Set of tasks
• 1. In the article on Patrick Mahomes and Josh Allen, how many consecutive playoff games have gone without a fourth-quarter lead change?
• 2. Using the article on Patrick Mahomes and Josh Allen, mark each statement yes or no and quote the words that decide it: (a) Sunday's game is the first playoff meeting between Mahomes and Allen; (b) the article rates Allen as the better quarterback; (c) Sunday's game is played at Arrowhead Stadium.
• 3. Rewrite the part of the article on Patrick Mahomes and Josh Allen that opens with the words "Patrick Mahomes vs." and closes with "one truly is.", swapping "foils" for "counterparts".

Extract provided
****************
Patrick Mahomes vs. Josh Allen Is NFL Playoff Utopia (2024)

There have been 19 consecutive playoff games without a fourth-quarter lead change. Patrick Mahomes and Josh Allen are here to help. Sunday will be their second playoff matchup in as many years, and it’s the closest point spread in a game played at Arrowhead Stadium since Mahomes became a starter four years ago. These two quarterbacks are perfect foils, each with ideal supporting casts and coaching staffs, leading teams that were built for this moment. That’s what makes this the perfect quarterback rivalry. Mahomes is better, but Allen can often play as well as anyone on the planet. They are fascinating because they each seem unbeatable at their peaks. If they both have one of those games at the same time, we’ll get to find out which one truly is.
****************
Data provided
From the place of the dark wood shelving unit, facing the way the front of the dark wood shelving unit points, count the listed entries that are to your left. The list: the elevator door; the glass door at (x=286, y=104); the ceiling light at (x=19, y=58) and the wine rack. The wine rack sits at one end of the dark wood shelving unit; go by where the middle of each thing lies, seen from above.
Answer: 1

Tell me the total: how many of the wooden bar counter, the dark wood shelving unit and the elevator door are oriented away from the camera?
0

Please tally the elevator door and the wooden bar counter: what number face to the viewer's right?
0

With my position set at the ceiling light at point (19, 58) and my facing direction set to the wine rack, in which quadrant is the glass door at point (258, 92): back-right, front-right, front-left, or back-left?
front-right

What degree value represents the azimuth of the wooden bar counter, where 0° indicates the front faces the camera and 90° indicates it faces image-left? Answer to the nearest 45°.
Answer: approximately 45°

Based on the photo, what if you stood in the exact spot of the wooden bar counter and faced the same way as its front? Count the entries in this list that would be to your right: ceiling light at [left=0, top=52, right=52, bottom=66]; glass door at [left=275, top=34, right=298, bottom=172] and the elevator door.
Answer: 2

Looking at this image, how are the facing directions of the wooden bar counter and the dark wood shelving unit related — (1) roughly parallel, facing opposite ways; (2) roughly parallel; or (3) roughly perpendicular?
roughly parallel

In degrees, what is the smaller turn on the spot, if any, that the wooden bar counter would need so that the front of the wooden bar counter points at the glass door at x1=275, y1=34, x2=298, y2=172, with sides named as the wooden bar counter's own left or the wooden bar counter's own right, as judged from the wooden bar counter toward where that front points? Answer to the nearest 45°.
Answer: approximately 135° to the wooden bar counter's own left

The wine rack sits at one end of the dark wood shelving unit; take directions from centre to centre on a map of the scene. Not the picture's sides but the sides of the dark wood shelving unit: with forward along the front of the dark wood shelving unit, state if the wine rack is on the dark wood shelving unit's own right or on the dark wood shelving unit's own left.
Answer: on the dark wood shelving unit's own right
****************
Expected results
• 1. 19

• 2.
(a) No: "Sunday will be their second playoff matchup in as many years"
(b) No: "Mahomes is better, but Allen can often play as well as anyone on the planet"
(c) Yes: "the closest point spread in a game played at Arrowhead Stadium"

• 3.
Patrick Mahomes vs. Josh Allen Is NFL Playoff Utopia (2024)

There have been 19 consecutive playoff games without a fourth-quarter lead change. Patrick Mahomes and Josh Allen are here to help. Sunday will be their second playoff matchup in as many years, and it’s the closest point spread in a game played at Arrowhead Stadium since Mahomes became a starter four years ago. These two quarterbacks are perfect counterparts, each with ideal supporting casts and coaching staffs, leading teams that were built for this moment. That’s what makes this the perfect quarterback rivalry. Mahomes is better, but Allen can often play as well as anyone on the planet. They are fascinating because they each seem unbeatable at their peaks. If they both have one of those games at the same time, we’ll get to find out which one truly is.